====== Exercise data
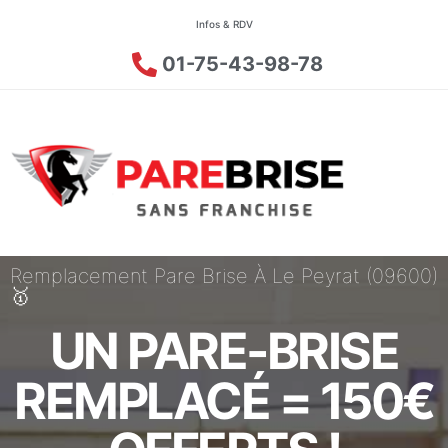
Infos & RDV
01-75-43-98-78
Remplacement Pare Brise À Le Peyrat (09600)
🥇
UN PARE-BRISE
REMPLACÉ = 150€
============
====== Exercise data
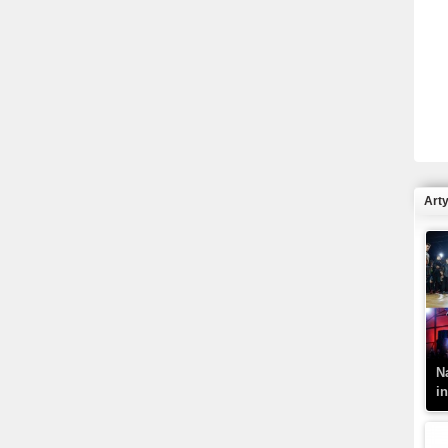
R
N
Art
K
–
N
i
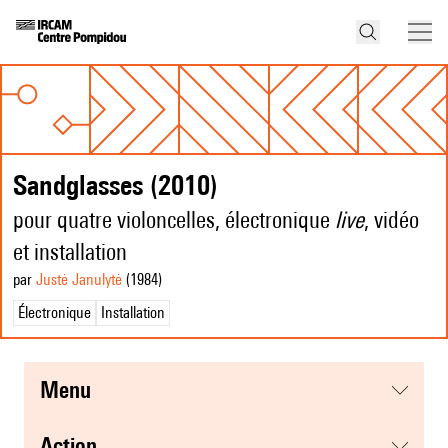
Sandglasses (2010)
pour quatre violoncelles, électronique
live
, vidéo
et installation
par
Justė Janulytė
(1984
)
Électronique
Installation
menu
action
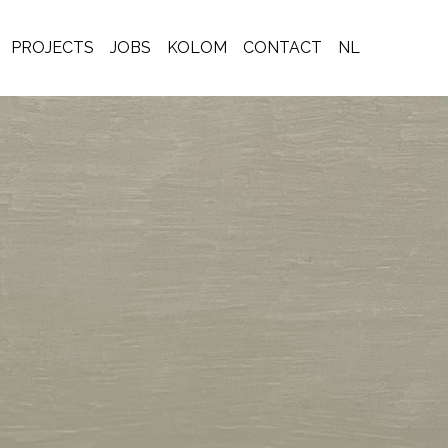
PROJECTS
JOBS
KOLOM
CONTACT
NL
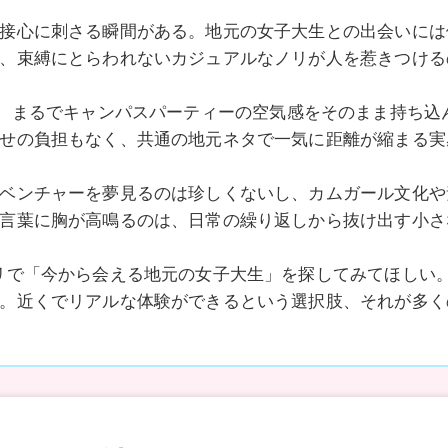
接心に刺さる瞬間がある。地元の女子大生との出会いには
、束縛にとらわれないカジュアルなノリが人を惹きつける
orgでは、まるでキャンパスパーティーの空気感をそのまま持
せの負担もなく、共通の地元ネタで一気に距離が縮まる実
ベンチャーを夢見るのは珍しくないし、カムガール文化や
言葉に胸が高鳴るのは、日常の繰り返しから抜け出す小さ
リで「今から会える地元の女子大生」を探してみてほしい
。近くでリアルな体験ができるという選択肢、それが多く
============
Exercise aim — Would you copy, unchanged, the stretch of the records above that begins at the line containing "Infos & RDV" and ends at the line containing "REMPLACÉ = 150€", and only that?

Result for this task —
Infos & RDV
01-75-43-98-78
Remplacement Pare Brise À Le Peyrat (09600)
🥇
UN PARE-BRISE
REMPLACÉ = 150€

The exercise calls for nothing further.